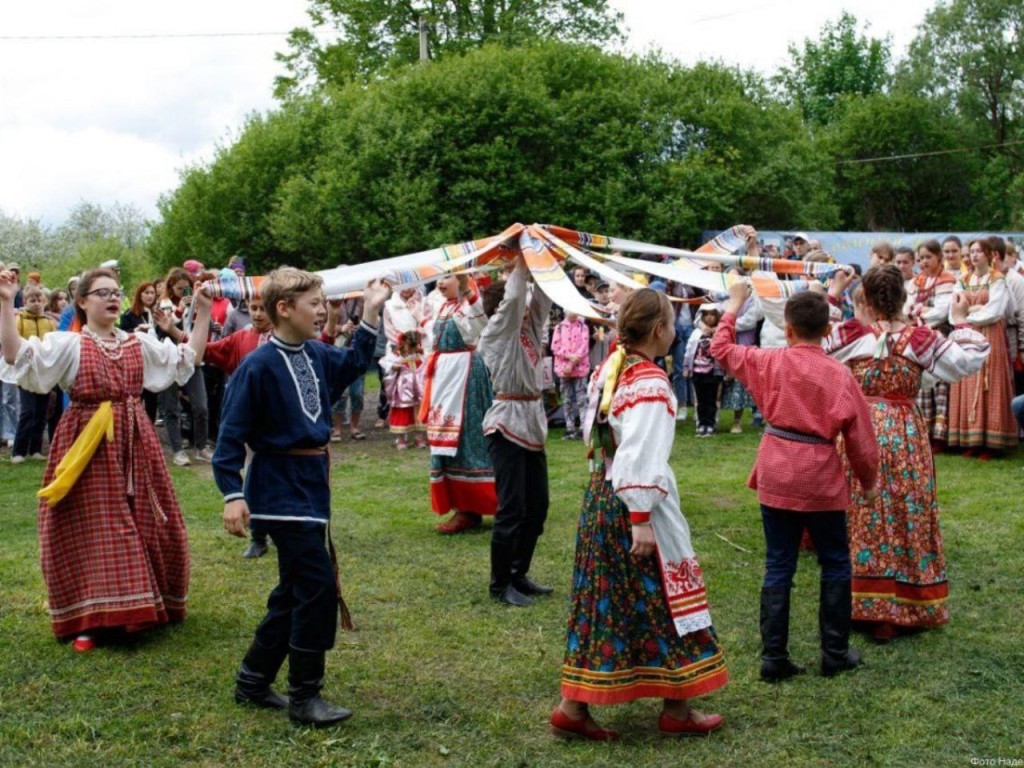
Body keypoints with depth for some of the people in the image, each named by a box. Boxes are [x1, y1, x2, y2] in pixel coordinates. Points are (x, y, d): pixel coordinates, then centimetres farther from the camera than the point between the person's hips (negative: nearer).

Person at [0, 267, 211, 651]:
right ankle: (88, 619, 8)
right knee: (90, 530, -2)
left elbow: (187, 359, 14)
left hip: (133, 443, 5)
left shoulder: (139, 343, 11)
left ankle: (144, 608, 27)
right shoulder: (68, 344, -3)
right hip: (88, 446, -5)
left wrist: (202, 312, 9)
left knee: (146, 526, 10)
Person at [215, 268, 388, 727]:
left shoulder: (317, 356, 6)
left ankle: (253, 681, 29)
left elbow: (352, 364, 28)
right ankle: (304, 697, 1)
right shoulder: (258, 366, -16)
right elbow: (232, 434, -15)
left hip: (312, 484, 9)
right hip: (281, 490, -9)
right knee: (318, 586, -11)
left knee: (296, 589, 15)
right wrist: (232, 495, -22)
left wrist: (370, 316, 19)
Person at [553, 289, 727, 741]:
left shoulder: (608, 370, 6)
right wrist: (640, 520, -22)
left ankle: (574, 706, 15)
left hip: (599, 495, 8)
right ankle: (677, 709, 19)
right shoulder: (650, 383, -20)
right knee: (661, 600, 6)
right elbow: (640, 458, -24)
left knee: (603, 600, 13)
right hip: (634, 501, -8)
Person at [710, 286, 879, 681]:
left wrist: (734, 306, 23)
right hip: (821, 479, -2)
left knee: (778, 568, 8)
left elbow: (722, 347, 10)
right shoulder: (839, 375, -8)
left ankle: (774, 657, 10)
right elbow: (859, 434, -4)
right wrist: (868, 480, 10)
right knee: (835, 566, 14)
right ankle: (835, 653, 20)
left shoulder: (770, 362, -5)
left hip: (776, 477, 2)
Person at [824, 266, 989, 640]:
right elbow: (969, 360, 0)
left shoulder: (851, 335, -8)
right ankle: (901, 610, 16)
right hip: (906, 437, 0)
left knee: (864, 520, 10)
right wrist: (961, 322, 11)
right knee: (907, 519, 10)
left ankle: (864, 604, 17)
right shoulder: (922, 339, -6)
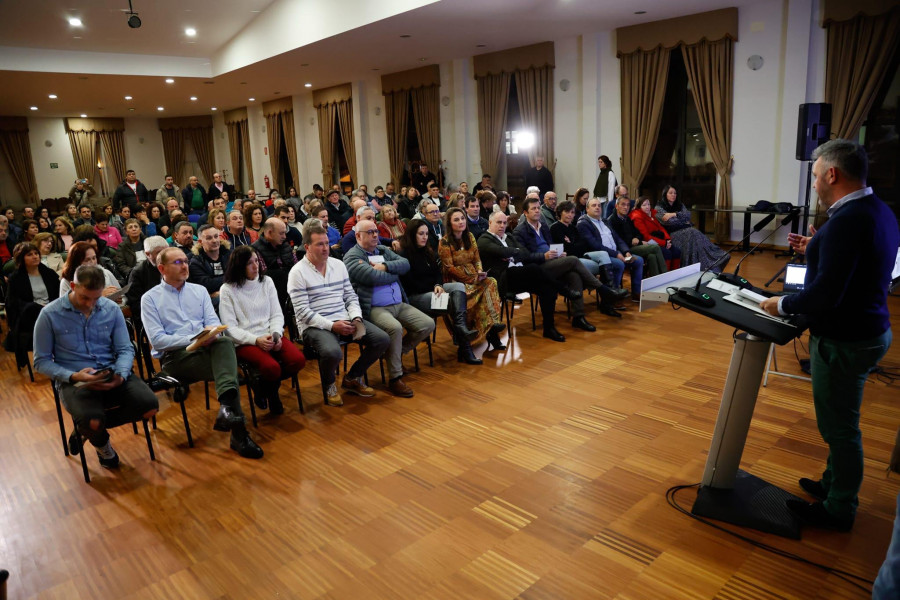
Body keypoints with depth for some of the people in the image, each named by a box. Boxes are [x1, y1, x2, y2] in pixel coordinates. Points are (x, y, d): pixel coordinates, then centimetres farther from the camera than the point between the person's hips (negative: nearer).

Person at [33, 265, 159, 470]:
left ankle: (87, 427, 5)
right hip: (73, 380, -3)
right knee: (92, 420, -33)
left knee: (149, 406, -22)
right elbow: (42, 361, 0)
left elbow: (125, 349, 4)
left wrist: (121, 375, -17)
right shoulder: (50, 314, -4)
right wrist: (73, 376, -17)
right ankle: (101, 442, 10)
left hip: (111, 375, 3)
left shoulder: (112, 309, 3)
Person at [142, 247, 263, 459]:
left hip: (207, 346, 3)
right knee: (229, 370, -30)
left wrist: (212, 332, -17)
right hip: (174, 356, -3)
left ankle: (227, 407, -52)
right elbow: (157, 340, -5)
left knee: (225, 342, -36)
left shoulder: (199, 290, 20)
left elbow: (213, 321, 8)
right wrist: (193, 339, -17)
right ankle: (238, 432, -34)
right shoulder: (150, 298, 6)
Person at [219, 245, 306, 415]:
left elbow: (276, 315, 10)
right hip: (244, 342, -4)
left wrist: (276, 334, -10)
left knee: (298, 360, -23)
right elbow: (230, 327, -6)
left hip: (270, 337, 5)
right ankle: (263, 389, 7)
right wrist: (256, 340, -19)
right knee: (271, 367, -32)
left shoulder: (267, 282, 11)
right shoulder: (228, 289, -1)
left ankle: (267, 389, 8)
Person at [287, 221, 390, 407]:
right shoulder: (298, 272, -6)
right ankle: (329, 386, 0)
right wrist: (332, 325, -20)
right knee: (332, 352, -37)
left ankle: (352, 378, 13)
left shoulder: (338, 265, 13)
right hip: (315, 326, -6)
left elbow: (351, 297, 14)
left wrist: (356, 318, -6)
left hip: (344, 320, 6)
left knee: (383, 340, -10)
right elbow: (303, 312, -12)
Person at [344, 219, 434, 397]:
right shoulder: (352, 256, -5)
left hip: (400, 305, 8)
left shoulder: (383, 250, 18)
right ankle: (395, 378, -19)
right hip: (375, 308, -8)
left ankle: (398, 352, 17)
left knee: (428, 324, -6)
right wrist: (395, 274, -1)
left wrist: (385, 266, -13)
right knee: (395, 328, -35)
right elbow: (374, 277, -19)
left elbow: (405, 263, 4)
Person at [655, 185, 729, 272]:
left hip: (684, 229, 6)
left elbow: (688, 215, 1)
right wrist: (683, 221, 1)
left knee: (697, 234, -27)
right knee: (692, 234, -31)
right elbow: (669, 221, -11)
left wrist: (674, 214, -12)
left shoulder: (679, 205, 20)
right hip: (671, 233, -5)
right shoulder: (659, 207, 2)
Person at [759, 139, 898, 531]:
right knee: (840, 421, 23)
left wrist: (783, 305, -14)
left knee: (840, 426, 5)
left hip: (844, 341, -10)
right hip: (868, 329, 10)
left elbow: (826, 293, -29)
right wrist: (816, 250, 13)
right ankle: (834, 484, 40)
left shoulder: (848, 220, -25)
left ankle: (839, 510, 21)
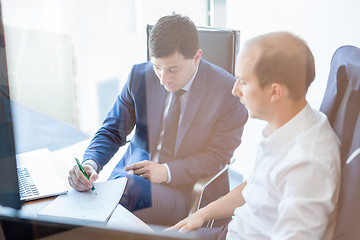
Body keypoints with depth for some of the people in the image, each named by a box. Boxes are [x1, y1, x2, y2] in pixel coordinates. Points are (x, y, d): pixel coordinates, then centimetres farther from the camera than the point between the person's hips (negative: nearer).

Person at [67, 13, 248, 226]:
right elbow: (113, 131, 3)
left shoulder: (227, 90, -13)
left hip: (189, 187, -3)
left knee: (130, 189, -32)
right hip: (135, 172, 4)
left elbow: (218, 155, -8)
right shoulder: (140, 76, -2)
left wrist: (167, 172, -20)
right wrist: (91, 163, -18)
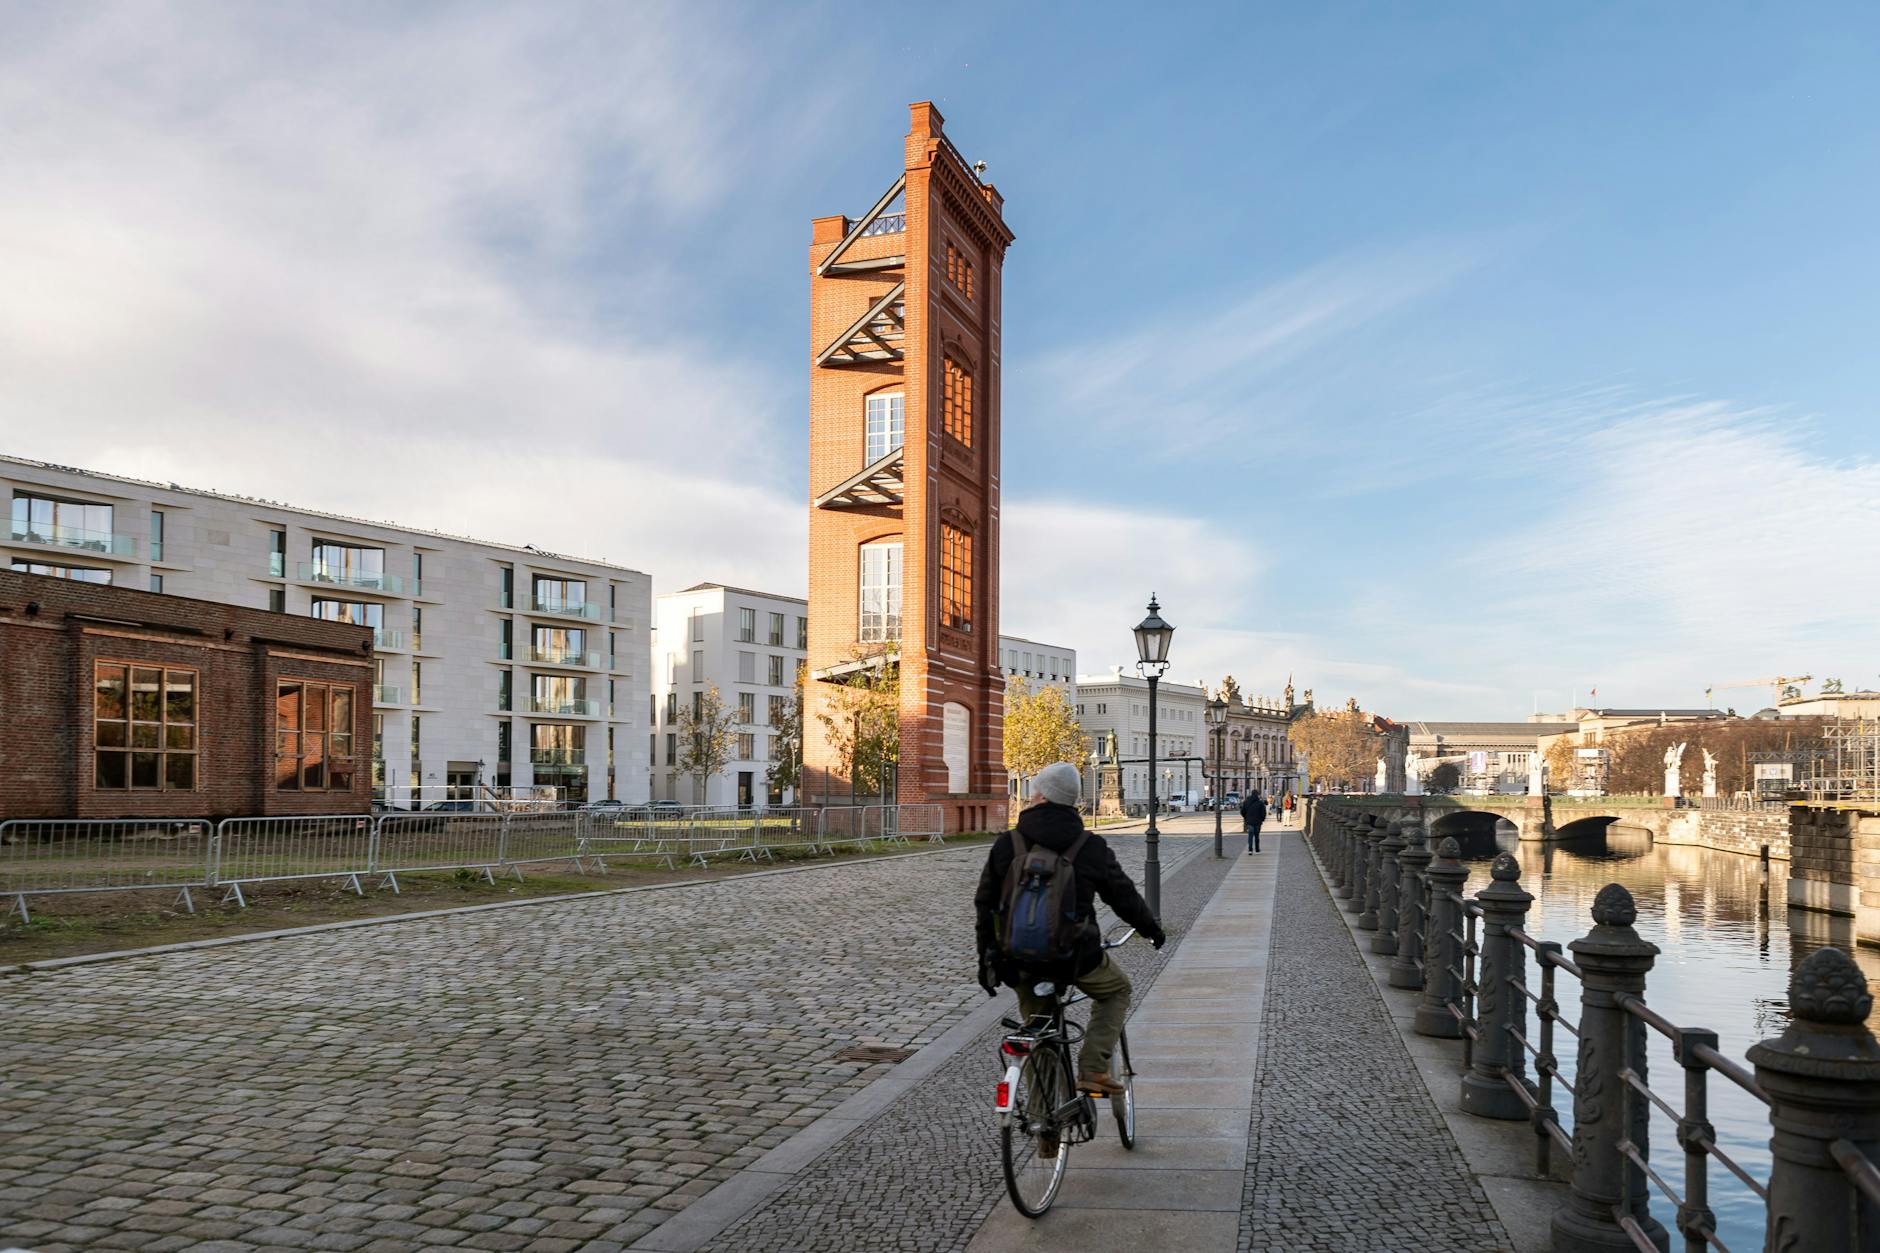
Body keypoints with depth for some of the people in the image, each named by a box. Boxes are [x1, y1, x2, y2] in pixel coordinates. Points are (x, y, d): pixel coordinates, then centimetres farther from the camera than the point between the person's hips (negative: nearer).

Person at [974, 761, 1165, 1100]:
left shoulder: (1006, 844, 0)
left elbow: (985, 906, 5)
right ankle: (1092, 1070, 10)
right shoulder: (1091, 847, -3)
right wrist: (1152, 929, 27)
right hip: (1074, 957, -2)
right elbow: (1124, 896, 8)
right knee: (1116, 990, 25)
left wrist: (985, 960, 15)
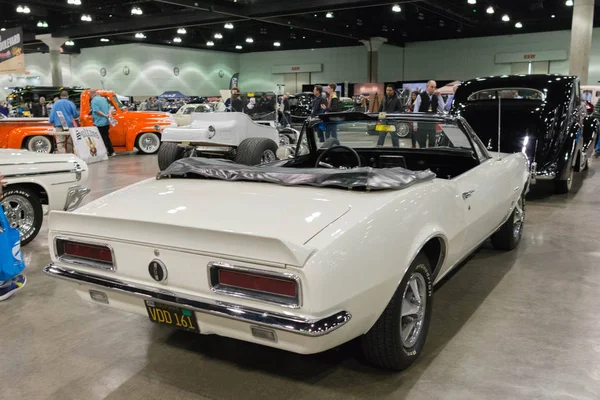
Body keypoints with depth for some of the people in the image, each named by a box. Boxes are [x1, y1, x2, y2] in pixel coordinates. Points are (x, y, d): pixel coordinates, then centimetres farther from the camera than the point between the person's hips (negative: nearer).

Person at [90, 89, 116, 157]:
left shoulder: (94, 101, -11)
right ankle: (111, 152, 18)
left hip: (99, 123, -8)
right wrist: (109, 115, -2)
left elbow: (97, 111, -20)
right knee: (106, 138, 17)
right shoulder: (103, 99, 13)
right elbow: (109, 108, 12)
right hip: (106, 123, 8)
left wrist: (105, 115, -15)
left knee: (102, 139, -2)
____________
== Your objective ==
Return all these records line for line as they appear, leaving out the pictures.

== Response below ==
Body keypoints with depth for some of the people in the image, each named by a box. Boxes are [x1, y1, x2, y2] in pixel coordinates. Points are (x, y, d): pixel coordinates, then centimetres farther from the camera than the point between the person's hips (negative: nearer).

Person at [0, 267, 211, 651]:
right ankle: (88, 619, 8)
right knee: (90, 530, -2)
left elbow: (187, 359, 14)
left hip: (133, 443, 5)
left shoulder: (139, 343, 11)
left ankle: (144, 608, 27)
right shoulder: (68, 344, -3)
right hip: (88, 446, -5)
left wrist: (202, 312, 9)
left knee: (146, 526, 10)
Person at [215, 268, 388, 727]:
left shoulder: (317, 356, 6)
left ankle: (253, 681, 29)
left elbow: (352, 364, 28)
right ankle: (304, 697, 1)
right shoulder: (258, 366, -16)
right elbow: (232, 434, -15)
left hip: (312, 484, 9)
right hip: (281, 490, -9)
right knee: (318, 586, -11)
left knee: (296, 589, 15)
right wrist: (232, 495, -22)
left wrist: (370, 316, 19)
Person at [553, 289, 727, 741]:
left shoulder: (608, 370, 6)
right wrist: (640, 520, -22)
left ankle: (574, 706, 15)
left hip: (599, 495, 8)
right ankle: (677, 709, 19)
right shoulder: (650, 383, -20)
right knee: (661, 600, 6)
right elbow: (640, 458, -24)
left knee: (603, 600, 13)
right hip: (634, 501, -8)
Person at [710, 286, 879, 681]:
left wrist: (734, 306, 23)
right hip: (821, 479, -2)
left knee: (778, 568, 8)
left elbow: (722, 347, 10)
right shoulder: (839, 375, -8)
left ankle: (774, 657, 10)
right elbow: (859, 434, -4)
right wrist: (868, 480, 10)
right knee: (835, 566, 14)
right ankle: (835, 653, 20)
left shoulder: (770, 362, -5)
left hip: (776, 477, 2)
Person at [824, 266, 989, 640]:
right elbow: (969, 360, 0)
left shoulder: (851, 335, -8)
right ankle: (901, 610, 16)
right hip: (906, 437, 0)
left knee: (864, 520, 10)
right wrist: (961, 322, 11)
right knee: (907, 519, 10)
left ankle: (864, 604, 17)
right shoulder: (922, 339, -6)
Body keypoints with depth for some of the people in the image, each named by a box. Boxes are [x1, y1, x2, y2] in pixel coordinates. Points are (x, y, d): pixel coordinates, then centimetres farther from the camera than the point between the person's hips (negative: nearer).

Person at [33, 265, 159, 470]:
left ankle: (87, 427, 5)
right hip: (73, 380, -3)
right knee: (92, 420, -33)
left knee: (149, 406, -22)
right elbow: (42, 361, 0)
left elbow: (125, 349, 4)
left wrist: (121, 375, -17)
right shoulder: (50, 314, -4)
right wrist: (73, 376, -17)
right ankle: (101, 442, 10)
left hip: (111, 375, 3)
left shoulder: (112, 309, 3)
Person at [142, 247, 263, 459]:
left hip: (207, 346, 3)
right knee: (229, 370, -30)
left wrist: (212, 332, -17)
right hip: (174, 356, -3)
left ankle: (227, 407, -52)
right elbow: (157, 340, -5)
left knee: (225, 342, -36)
left shoulder: (199, 290, 20)
left elbow: (213, 321, 8)
right wrist: (193, 339, -17)
right ankle: (238, 432, -34)
right shoulder: (150, 298, 6)
Person at [219, 245, 306, 415]:
left elbow: (276, 315, 10)
right hip: (244, 342, -4)
left wrist: (276, 334, -10)
left knee: (298, 360, -23)
right elbow: (230, 327, -6)
left hip: (270, 337, 5)
right ankle: (263, 389, 7)
right wrist: (256, 340, -19)
right knee: (271, 367, -32)
left shoulder: (267, 282, 11)
right shoulder: (228, 289, -1)
left ankle: (267, 389, 8)
Person at [287, 221, 390, 407]:
right shoulder: (298, 272, -6)
right ankle: (329, 386, 0)
right wrist: (332, 325, -20)
right knee: (332, 352, -37)
left ankle: (352, 378, 13)
left shoulder: (338, 265, 13)
right hip: (315, 326, -6)
left elbow: (351, 297, 14)
left wrist: (356, 318, -6)
left hip: (344, 320, 6)
left knee: (383, 340, -10)
right elbow: (303, 312, -12)
Person at [344, 219, 434, 397]:
right shoulder: (352, 256, -5)
left hip: (400, 305, 8)
left shoulder: (383, 250, 18)
right ankle: (395, 378, -19)
right hip: (375, 308, -8)
left ankle: (398, 352, 17)
left knee: (428, 324, -6)
right wrist: (395, 274, -1)
left wrist: (385, 266, -13)
right knee: (395, 328, -35)
right elbow: (374, 277, -19)
left elbow: (405, 263, 4)
Person at [655, 185, 729, 272]:
left hip: (684, 229, 6)
left elbow: (688, 215, 1)
right wrist: (683, 221, 1)
left knee: (697, 234, -27)
right knee: (692, 234, -31)
right elbow: (669, 221, -11)
left wrist: (674, 214, -12)
left shoulder: (679, 205, 20)
right hip: (671, 233, -5)
right shoulder: (659, 207, 2)
Person at [759, 139, 898, 531]:
right knee: (840, 421, 23)
left wrist: (783, 305, -14)
left knee: (840, 426, 5)
left hip: (844, 341, -10)
right hip: (868, 329, 10)
left elbow: (826, 293, -29)
right wrist: (816, 250, 13)
right ankle: (834, 484, 40)
left shoulder: (848, 220, -25)
left ankle: (839, 510, 21)
Body keypoints with depth for some of the people in the image, each named by a box. Boxes are [x1, y1, x2, y2] in pixel coordinates. Points are (x, y, d): pixel coordinates, then centimetres farther from the camera than the point between the person's hips (negative: nearer).

Person at [67, 13, 248, 226]:
right elbow: (113, 131, 3)
left shoulder: (227, 90, -13)
left hip: (189, 187, -3)
left knee: (130, 189, -32)
right hip: (135, 172, 4)
left elbow: (218, 155, -8)
right shoulder: (140, 76, -2)
left wrist: (167, 172, -20)
right wrist: (91, 163, -18)
Body keypoints with depth for some of the people in the image, each named by a box. Boxes are [x1, y1, x2, y2] in pixel coordinates. Points are (x, y, d): pixel coordinates, then centimetres farther from the camera than the point between the person's hips (negative: nearer).

Person at [974, 761, 1165, 1100]:
left shoulder: (1006, 844, 0)
left elbow: (985, 906, 5)
right ankle: (1092, 1070, 10)
right shoulder: (1091, 847, -3)
right wrist: (1152, 929, 27)
right hip: (1074, 957, -2)
right elbow: (1124, 896, 8)
right knee: (1116, 990, 25)
left wrist: (985, 960, 15)
Body keypoints with depth for some of the people in the image, each named by a box. Boxes are [x1, y1, x2, y2] in pixel coordinates. Points are (x, y, d): pixel coordinates, then centimetres farther from the camera than the point between the person's hips (negative: nearer).

Person at [90, 89, 116, 157]:
left shoulder: (94, 101, -11)
right ankle: (111, 152, 18)
left hip: (99, 123, -8)
right wrist: (109, 115, -2)
left elbow: (97, 111, -20)
right knee: (106, 138, 17)
right shoulder: (103, 99, 13)
right elbow: (109, 108, 12)
right hip: (106, 123, 8)
left wrist: (105, 115, -15)
left knee: (102, 139, -2)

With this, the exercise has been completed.